The author agrees Hofstede’s results. British planning culture is palpable in daily life from bus stops to school schedules. UK’s orientation to strategy can be seen as a result of the Individualism dimension since the respect for others time manages all society actors to coordinate activities. On the other hand, work environments are relaxed because people are objective oriented. That does not mean that firms are anarchically managed, but authority is exercised in a way that allow everyone to accomplish their objectives. Finally, UK’s procedural vocation has aligned and standardised several industries worldwide, thus, it is clear that Hofstede’s evaluation clearly reflects the UK’s Uncertainty Avoidance dimension.

Long-/Short Term Orientation

Long-/Short term orientation estimates how much society values long-term, as opposed to short term, traditions, and values. This dimension was added by Hofstede in the 1990s after finding that Asian countries with a strong link to Confucian philosophy acted differently from western cultures. In countries with a high score, delivering on social obligations and avoiding “loss of face” are considered very important (Hofstede, G., 2003).

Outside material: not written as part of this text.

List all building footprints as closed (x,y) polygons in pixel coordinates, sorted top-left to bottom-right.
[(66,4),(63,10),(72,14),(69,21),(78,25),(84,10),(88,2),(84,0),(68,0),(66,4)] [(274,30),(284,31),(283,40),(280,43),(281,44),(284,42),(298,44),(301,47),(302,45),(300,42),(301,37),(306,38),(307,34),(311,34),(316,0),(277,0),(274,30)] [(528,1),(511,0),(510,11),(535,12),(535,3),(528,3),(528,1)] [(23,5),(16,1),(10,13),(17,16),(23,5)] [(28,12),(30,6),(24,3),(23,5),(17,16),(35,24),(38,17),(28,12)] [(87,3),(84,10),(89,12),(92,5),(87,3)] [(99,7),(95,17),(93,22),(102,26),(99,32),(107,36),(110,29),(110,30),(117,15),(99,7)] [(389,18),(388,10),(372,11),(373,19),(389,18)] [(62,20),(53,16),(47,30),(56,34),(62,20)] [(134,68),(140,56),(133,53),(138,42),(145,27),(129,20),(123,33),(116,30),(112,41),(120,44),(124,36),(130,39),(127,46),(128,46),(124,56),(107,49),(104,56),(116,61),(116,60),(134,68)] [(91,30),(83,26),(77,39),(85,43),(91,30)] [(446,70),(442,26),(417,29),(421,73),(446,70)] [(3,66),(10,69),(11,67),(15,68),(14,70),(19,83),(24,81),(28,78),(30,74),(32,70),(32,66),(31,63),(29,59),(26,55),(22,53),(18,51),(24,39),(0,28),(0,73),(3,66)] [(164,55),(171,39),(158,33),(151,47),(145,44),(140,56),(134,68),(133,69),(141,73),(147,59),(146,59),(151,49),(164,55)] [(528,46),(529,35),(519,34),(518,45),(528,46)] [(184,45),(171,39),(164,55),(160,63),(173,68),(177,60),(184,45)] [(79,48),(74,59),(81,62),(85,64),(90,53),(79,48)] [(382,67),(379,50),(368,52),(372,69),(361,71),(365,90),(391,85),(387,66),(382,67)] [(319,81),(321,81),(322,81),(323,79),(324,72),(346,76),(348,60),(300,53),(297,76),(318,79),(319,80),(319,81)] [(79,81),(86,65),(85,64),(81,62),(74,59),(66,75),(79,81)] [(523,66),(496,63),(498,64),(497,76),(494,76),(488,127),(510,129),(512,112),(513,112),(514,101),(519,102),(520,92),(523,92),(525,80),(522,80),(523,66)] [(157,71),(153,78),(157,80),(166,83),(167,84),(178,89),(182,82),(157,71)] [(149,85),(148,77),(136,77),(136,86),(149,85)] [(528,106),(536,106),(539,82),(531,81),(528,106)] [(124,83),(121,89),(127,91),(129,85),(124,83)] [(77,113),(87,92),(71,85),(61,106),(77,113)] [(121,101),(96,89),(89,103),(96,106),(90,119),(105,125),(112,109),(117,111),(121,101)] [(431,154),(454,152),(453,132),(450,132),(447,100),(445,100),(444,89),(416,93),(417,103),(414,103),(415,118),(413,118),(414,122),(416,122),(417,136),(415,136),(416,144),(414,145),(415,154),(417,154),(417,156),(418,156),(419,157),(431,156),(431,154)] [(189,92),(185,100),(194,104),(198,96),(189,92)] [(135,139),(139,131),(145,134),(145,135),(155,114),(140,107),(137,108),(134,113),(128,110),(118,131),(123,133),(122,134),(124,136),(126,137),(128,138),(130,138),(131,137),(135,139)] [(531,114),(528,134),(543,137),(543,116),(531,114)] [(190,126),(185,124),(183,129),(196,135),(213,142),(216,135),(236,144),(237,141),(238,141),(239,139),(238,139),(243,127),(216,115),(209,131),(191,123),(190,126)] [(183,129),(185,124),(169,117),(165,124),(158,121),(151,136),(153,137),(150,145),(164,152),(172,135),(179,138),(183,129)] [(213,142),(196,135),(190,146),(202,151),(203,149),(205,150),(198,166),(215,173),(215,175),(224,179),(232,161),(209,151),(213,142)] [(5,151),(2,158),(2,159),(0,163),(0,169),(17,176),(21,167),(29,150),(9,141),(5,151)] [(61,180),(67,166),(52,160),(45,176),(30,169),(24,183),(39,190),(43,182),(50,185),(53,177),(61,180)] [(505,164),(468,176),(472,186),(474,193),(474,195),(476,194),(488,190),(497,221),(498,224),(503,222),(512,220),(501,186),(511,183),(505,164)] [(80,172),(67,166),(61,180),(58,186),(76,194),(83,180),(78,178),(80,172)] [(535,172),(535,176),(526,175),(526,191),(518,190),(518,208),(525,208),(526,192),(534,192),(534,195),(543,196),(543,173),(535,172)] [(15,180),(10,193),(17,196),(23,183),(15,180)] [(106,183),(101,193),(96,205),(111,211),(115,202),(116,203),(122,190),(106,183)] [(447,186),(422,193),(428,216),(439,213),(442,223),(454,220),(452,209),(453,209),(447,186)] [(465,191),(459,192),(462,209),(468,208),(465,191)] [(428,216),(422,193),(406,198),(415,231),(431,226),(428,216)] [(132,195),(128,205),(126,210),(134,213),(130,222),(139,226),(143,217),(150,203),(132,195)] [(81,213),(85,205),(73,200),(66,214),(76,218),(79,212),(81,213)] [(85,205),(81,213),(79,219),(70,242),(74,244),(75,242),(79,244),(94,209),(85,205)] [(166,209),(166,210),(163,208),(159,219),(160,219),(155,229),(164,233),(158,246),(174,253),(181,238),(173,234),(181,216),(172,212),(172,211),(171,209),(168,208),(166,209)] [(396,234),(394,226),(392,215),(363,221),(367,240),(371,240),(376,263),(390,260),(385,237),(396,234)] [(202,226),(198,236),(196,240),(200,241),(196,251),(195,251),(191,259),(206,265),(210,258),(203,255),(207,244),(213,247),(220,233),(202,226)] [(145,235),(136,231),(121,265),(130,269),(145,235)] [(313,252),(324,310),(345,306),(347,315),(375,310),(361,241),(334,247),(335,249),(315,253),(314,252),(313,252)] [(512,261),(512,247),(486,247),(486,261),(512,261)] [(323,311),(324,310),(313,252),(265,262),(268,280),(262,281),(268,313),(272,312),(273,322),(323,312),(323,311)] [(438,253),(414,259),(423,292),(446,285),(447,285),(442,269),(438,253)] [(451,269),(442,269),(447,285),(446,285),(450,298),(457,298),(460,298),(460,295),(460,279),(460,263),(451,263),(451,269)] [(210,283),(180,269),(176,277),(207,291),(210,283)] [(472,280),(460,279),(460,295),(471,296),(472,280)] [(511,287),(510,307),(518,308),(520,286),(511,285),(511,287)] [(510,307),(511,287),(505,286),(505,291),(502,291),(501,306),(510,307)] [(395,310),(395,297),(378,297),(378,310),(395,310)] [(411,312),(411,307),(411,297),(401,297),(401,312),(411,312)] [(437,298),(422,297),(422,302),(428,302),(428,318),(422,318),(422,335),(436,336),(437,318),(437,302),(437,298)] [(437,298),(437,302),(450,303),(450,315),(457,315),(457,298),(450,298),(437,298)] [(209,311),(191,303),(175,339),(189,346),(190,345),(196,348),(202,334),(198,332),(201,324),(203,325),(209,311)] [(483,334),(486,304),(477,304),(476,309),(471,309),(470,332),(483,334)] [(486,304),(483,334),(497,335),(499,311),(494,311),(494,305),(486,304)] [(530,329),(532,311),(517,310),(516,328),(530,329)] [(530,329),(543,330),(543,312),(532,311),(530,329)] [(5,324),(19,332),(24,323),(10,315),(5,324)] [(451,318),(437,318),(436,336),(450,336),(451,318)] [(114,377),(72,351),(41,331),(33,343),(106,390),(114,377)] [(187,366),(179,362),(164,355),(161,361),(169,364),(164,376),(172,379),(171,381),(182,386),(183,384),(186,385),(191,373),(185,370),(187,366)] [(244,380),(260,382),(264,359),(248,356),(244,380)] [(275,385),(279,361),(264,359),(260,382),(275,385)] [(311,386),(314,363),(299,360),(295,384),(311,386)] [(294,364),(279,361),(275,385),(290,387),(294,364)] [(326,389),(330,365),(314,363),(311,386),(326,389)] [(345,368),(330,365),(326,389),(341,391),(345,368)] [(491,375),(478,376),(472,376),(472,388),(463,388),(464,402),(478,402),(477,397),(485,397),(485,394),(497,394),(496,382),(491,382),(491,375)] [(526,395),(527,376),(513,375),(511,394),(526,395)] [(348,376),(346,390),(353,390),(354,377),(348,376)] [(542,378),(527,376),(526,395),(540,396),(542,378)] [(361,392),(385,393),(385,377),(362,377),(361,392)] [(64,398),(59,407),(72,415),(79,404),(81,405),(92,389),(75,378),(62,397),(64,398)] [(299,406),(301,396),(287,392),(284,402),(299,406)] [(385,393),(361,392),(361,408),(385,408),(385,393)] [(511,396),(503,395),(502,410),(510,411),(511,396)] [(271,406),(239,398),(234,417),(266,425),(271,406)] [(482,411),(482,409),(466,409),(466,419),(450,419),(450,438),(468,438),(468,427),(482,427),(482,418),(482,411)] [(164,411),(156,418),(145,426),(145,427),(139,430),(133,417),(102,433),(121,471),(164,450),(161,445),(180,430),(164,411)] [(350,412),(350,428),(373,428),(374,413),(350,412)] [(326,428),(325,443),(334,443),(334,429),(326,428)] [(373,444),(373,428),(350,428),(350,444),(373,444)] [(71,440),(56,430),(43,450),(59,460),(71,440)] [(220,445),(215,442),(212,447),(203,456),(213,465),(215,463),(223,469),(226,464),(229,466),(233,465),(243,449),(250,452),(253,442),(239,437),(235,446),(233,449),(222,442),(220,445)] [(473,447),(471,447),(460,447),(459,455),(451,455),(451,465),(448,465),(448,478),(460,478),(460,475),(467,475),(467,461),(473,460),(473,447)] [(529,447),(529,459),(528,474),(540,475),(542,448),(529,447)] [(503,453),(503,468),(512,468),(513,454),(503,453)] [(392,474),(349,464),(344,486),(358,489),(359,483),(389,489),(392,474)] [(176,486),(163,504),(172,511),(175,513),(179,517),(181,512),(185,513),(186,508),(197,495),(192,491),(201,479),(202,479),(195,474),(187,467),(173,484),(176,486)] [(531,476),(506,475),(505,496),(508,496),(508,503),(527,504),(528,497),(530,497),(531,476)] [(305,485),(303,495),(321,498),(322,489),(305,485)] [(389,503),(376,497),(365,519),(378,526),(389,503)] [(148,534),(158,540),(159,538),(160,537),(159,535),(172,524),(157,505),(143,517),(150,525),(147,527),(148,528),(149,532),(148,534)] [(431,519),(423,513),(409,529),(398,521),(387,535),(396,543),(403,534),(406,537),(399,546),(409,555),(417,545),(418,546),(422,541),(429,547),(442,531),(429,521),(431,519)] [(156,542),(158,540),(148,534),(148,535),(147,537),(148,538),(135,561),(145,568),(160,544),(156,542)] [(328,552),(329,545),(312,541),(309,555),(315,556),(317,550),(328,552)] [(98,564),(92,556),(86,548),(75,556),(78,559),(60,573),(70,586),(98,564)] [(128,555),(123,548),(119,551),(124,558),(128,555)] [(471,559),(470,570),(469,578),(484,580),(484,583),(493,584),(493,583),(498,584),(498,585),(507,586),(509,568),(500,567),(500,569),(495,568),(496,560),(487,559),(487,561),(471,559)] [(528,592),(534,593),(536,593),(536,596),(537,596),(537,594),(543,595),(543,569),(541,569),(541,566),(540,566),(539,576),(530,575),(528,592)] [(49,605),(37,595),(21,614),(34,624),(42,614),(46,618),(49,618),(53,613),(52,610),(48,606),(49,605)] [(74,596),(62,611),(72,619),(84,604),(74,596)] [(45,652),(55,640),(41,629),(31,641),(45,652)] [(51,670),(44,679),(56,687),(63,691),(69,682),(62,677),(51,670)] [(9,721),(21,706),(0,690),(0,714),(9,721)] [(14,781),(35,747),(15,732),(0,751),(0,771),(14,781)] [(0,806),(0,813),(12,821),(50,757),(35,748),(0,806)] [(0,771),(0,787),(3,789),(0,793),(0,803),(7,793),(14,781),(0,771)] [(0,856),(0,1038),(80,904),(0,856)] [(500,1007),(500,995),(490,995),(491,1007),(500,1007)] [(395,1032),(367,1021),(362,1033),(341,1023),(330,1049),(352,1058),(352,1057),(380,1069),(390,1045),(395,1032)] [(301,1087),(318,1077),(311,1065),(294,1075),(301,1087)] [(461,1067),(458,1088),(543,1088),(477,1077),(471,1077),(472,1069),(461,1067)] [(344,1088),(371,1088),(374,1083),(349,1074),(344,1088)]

UK’s index value is 25 and its place in the analyzed countries is the 29th (Hofstede, G., 2003). Societies with a low index of Long-/short term orientation promote equality, high creativity, and individualism. This implies that they are not very attached to customs and traditions. People treat others as equals and self-actualization is sought. Society members are respectful of others and do not hesitate to introduce necessary changes, in other words, they are very dynamic.

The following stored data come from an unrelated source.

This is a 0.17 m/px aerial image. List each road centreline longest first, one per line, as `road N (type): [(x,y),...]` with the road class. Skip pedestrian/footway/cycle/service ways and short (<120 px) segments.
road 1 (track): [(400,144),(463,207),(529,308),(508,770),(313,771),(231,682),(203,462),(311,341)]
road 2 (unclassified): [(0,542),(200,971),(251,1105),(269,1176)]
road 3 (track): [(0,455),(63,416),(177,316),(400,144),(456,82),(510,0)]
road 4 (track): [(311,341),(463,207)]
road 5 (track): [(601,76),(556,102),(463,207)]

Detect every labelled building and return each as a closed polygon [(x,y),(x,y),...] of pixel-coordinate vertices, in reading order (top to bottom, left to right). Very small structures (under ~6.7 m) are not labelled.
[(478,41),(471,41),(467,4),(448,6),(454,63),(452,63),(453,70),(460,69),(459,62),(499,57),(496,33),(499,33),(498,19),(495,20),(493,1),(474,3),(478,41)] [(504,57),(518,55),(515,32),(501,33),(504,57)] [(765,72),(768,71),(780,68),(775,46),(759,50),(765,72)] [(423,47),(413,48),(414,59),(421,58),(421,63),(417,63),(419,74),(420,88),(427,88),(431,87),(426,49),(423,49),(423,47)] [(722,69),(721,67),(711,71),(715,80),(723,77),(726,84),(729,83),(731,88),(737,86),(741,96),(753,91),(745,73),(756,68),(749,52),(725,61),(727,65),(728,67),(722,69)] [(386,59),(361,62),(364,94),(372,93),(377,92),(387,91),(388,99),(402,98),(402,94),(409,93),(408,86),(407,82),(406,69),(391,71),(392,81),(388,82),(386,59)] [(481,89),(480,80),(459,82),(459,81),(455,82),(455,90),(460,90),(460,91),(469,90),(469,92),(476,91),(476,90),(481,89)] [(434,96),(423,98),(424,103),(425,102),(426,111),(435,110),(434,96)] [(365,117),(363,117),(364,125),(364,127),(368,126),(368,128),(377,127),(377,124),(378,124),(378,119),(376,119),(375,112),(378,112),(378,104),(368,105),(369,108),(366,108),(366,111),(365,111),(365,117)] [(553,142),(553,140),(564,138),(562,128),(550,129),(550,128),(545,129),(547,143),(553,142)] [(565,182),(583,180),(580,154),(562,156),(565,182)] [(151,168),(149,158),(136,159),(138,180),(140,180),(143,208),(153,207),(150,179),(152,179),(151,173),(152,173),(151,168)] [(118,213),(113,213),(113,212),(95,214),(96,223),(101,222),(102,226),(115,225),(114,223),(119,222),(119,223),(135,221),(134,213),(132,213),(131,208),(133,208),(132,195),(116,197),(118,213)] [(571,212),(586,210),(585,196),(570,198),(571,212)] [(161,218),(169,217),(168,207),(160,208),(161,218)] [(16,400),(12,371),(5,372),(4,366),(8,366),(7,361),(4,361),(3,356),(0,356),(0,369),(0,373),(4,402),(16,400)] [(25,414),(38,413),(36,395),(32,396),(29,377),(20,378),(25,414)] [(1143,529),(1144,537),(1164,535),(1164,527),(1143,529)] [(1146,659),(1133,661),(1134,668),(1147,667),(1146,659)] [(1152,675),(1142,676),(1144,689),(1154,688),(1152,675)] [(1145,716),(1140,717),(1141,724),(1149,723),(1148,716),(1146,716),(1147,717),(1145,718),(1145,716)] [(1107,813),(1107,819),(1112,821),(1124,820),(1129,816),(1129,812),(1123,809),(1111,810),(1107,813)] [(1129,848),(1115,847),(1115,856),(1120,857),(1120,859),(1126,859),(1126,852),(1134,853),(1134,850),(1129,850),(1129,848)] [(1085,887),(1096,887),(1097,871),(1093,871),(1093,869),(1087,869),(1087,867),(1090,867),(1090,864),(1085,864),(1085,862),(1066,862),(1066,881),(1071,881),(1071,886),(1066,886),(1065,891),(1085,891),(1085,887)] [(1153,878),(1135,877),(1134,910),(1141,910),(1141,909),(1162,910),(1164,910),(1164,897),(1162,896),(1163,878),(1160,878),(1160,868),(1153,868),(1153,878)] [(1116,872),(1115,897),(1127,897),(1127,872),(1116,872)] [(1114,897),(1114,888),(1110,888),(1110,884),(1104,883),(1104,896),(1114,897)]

UK’s society is plenty of examples if this constant innovation and change. UK’s music industry is well known for producing not only new popular bands, but also for introducing new musical styles. Entrepreneurship has allowed the country to improve and invent machinery, sports, devices and services which have impacted the world history. Promotion of equality has fuelled reforms which have been adopted by the rest of the countries. Customs and traditions change from generation to generation allowing the invention or introduction of new ones (BBC, 2011a).

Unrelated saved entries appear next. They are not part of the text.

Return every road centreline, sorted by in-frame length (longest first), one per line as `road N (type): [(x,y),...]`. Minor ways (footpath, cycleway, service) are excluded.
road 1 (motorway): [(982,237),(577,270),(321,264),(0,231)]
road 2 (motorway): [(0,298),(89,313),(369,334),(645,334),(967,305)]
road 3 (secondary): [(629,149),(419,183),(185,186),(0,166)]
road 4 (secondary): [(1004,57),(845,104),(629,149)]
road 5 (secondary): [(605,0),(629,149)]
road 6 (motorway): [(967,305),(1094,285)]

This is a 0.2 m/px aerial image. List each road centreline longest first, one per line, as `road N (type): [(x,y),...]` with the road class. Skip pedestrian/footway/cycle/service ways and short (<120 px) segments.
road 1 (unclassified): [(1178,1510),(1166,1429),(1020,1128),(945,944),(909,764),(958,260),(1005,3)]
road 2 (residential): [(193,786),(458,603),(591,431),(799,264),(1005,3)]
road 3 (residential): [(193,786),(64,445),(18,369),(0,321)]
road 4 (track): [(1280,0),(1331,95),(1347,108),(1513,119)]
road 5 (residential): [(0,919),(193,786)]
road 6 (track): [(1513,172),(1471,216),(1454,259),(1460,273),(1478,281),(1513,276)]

The author agrees with Hofstede’s evaluation. UK’s continual improvement is tangible in all aspects of daily life. For instance, entrepreneurship is seen as an important quality, since it is the perfect way to be creative and independent at the same time. As a result, innovation in technology, literature, finance, and regulation is a present in a constant basis. However, the change in traditions has roomed questions about national identity. British identity is difficult to track since each generation is altering the status quo. Thus, British national identity is always evolving and cannot be isolated as a static body of ritual, rules, and artefacts. Finally, the respect of others is an appreciated value in UK’s society, which from the author’s standpoint, has been the foundation stone of the whole society and has shaped its current state.

Conclusions

Hofstede’s model provides a simple manner to compare two different societies. The five dimensions outline general characteristics of the analyzed countries. Even though, some authors claim that the study was based on biased information. Detractors have criticized the statistical methods, but they have not challenged the approach. It is possible to evaluate more dimensions, but information analysis would become complex and diffuse. Social researchers argue that cultures cannot be compared. However, these studies are required by globalization. Hofstede’s results should be understood as generalizations of societies and have not to be used to encourage stereotype creation. Finally, the ultimate goal of Hofstede’s analysis was to understand each other a little more and, in this manner, contribute to the construction of a better and durable nation relationships.